Exhibit 10.1

[EXECUTIVE OFFICERS]        RESTRICTED STOCK AGREEMENT
                            2005 Stock Incentive Plan

         This Agreement is made and entered into as of the ___rd day of ______
2006 by and between Tektronix, Inc., an Oregon corporation (the "Company") and
_________(the "Employee").



                                    RECITALS

         A. In order to attract and retain as employees people of initiative and
ability, the Board of Directors of the Company (the "Board") has adopted the
2005 Stock Incentive Plan (the "Incentive Plan").

         B. Under the Incentive Plan, the Organization and Compensation
Committee of the Board (the "Committee") may make restricted stock grants of the
Company's common stock (the "Common Shares") subject to terms, conditions, and
restrictions determined by the Committee.

         C. The Committee considers it in the Company's best interest to award
Employee a restricted stock grant to enhance the Company's ability to retain
Employee's services and to provide an additional incentive for Employee to exert
the Employee's best efforts on behalf of the Company.

         D. Employee accepts the restricted stock award on the terms and
conditions contained in this Agreement and in the Incentive Plan.

                                    AGREEMENT

         1. Award of Restricted Stock. Pursuant to Section 7 of the Incentive
Plan, the Committee hereby awards to Employee ________ shares of the Company's
fully paid and nonassessable Common Shares as a restricted stock grant (the
"Restricted Stock"). All of the Restricted Stock is subject to the length of
service restrictions set forth in Section 2.

         2. Length of Service Restrictions. All of the Restricted Stock shall
initially be subject to forfeiture to the Company. All of the Restricted Stock
shall be automatically forfeited to the Company if Employee's employment by the
Company terminates for any reason whatsoever, including termination with or
without cause, or retirement, prior to ______________. Subject to satisfaction
of this length of service condition, on such date, all of the shares of
Restricted Stock shall be released from the forfeiture restriction. For purposes
of this Agreement, a person is considered to be employed by the Company if the
person is employed by any entity that is either the Company or a parent or
subsidiary of the Company. Notwithstanding the foregoing, the possibility of
forfeiture of the Restricted Stock established above shall lapse in its entirety
in the event Employee's employment terminates because of the death of Employee
or physical disability preventing Employee from performing regular duties.

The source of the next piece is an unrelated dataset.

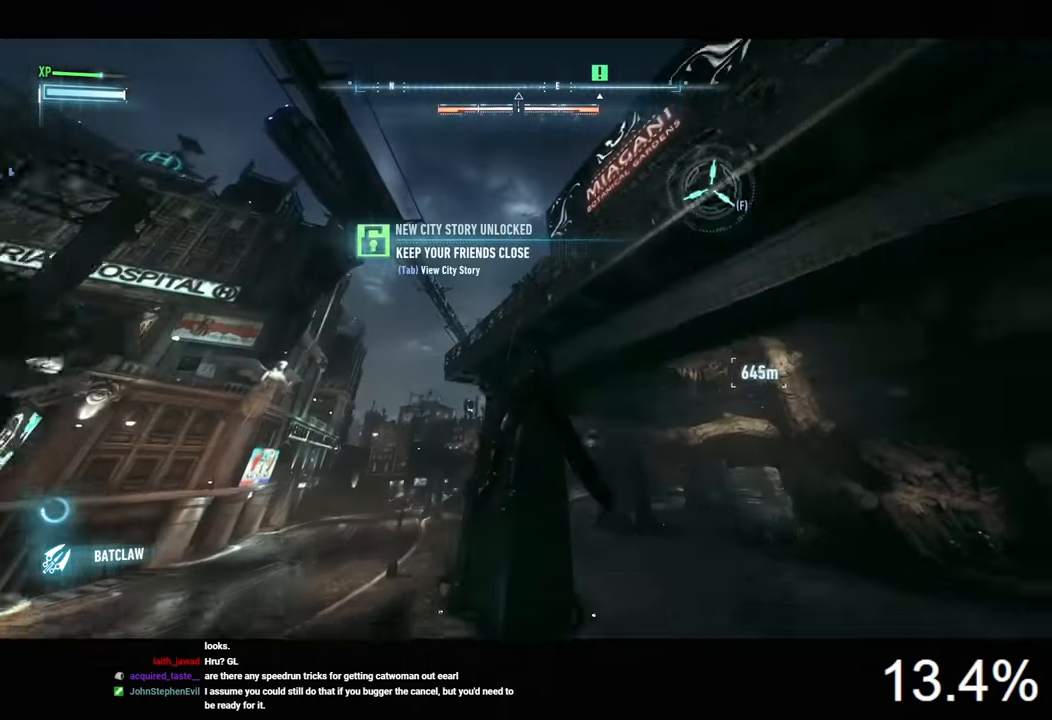
{"keys": ["space"], "mouse": [], "mouse_move": "still", "events": []}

         3. Certain Transactions. Notwithstanding any provision in this
Agreement, in the event of a merger, consolidation, plan of exchange,
acquisition of property or stock, split-up, split-off, spin-off, reorganization
or liquidation to which the Company is a party or any sale, lease, exchange or
other transfer (in one transaction or a series of related transactions) of all,
or substantially all, of the assets of the Company (each, a "Transaction"), the
Company shall, by action of the Board of Directors, in its sole discretion and
to the extent possible under the structure of the Transaction, select one of the
following alternatives for treating the Restricted Stock:

                  (i) The Restricted Stock shall remain in effect in accordance
         with its terms.

                  (ii) The Restricted Stock, to the extent then still subject to
         the length of service forfeiture restrictions, shall be forfeited to
         the Company at the closing of the Transaction.

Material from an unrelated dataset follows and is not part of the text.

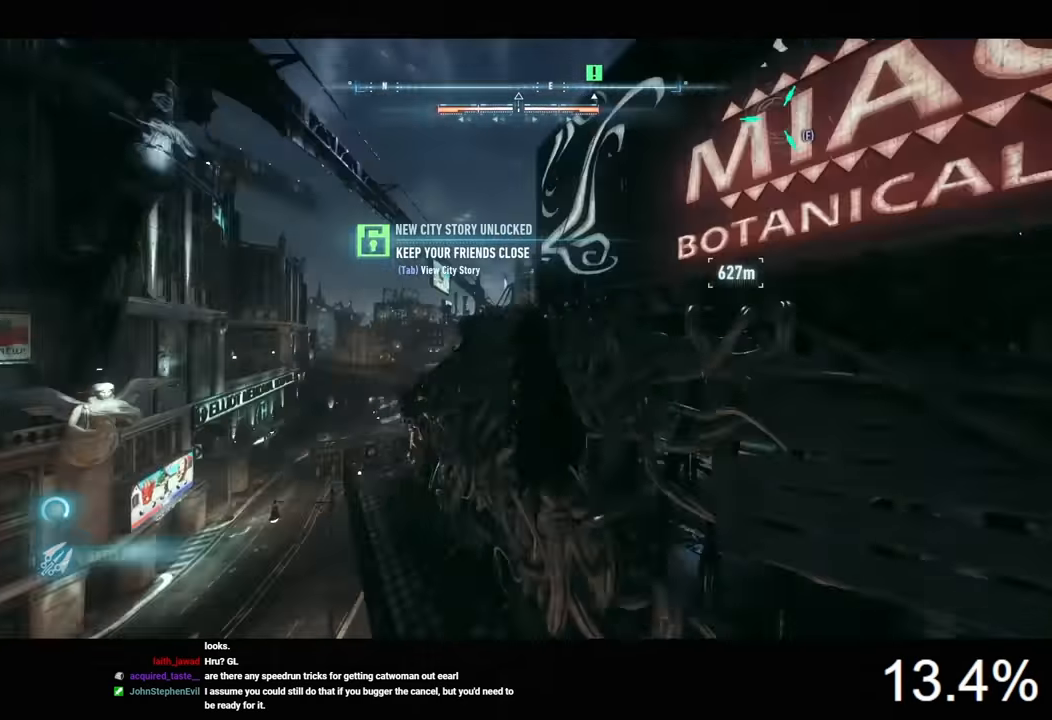
{"keys": ["space"], "mouse": [], "mouse_move": "still", "events": []}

                                        1



                  (iii) The Restricted Stock shall be converted into restricted
         stock of one or more of the corporations that are the surviving or
         acquiring corporations in the Transaction. The amount and type of
         converted restricted stock shall be determined by the Company, taking
         into account the relative values of the companies involved in the
         Transaction and the exchange rate, if any, used in determining shares
         of the surviving corporation(s) to be held by holders of shares of the
         Company following the Transaction. Unless otherwise determined by the
         Company, by action of the Board of Directors, the converted restricted
         stock shall continue to be subject to the forfeiture provisions
         applicable to the Restricted Stock at the time of the Transaction.


         4. Share Certificates and Dividends; No Transfers. Certificates for
Restricted Stock shall be issued as soon as practicable after the effective date
of this Agreement and shall be issued in the name of the Employee. In order to
facilitate the cancellation of Restricted Stock upon forfeiture, Employee shall
execute a stock power upon request, endorsed in blank, covering all Restricted
Stock and deliver it to the Company. Certificates and corresponding stock powers
shall be held by the Company or its designee until the possibility of forfeiture
has lapsed. Upon the lapse of forfeiture restrictions with respect to all or a
portion of the Restricted Stock, certificates representing such shares shall be
delivered to the registered owner as soon as practicable. If forfeiture occurs,
the certificates covering the forfeited shares shall be promptly cancelled by
the Company. While the certificates are held by the Company or its designee,
Employee will be entitled to receive cash dividends declared on the Restricted
Stock, if any, and will be able to exercise voting and other shareholder rights.
Certificates for any stock dividends shall also be held in accordance with this
Section. If forfeiture occurs, Employee shall have no right to receive retained
stock dividends with respect to Restricted Stock that is forfeited. No interest
in any Restricted Stock may be transferred voluntarily or by operation of law
until the possibility of forfeiture lapses. The registered owner to whom a
certificate is delivered pursuant to this Section shall be Employee, unless
Employee is not living, in which case the owner shall be the person or persons
establishing rights of ownership by will or under the laws of descent and
distribution. At the Company's discretion, all certificates may be issued in
book-entry format in lieu of issuing physical certificates.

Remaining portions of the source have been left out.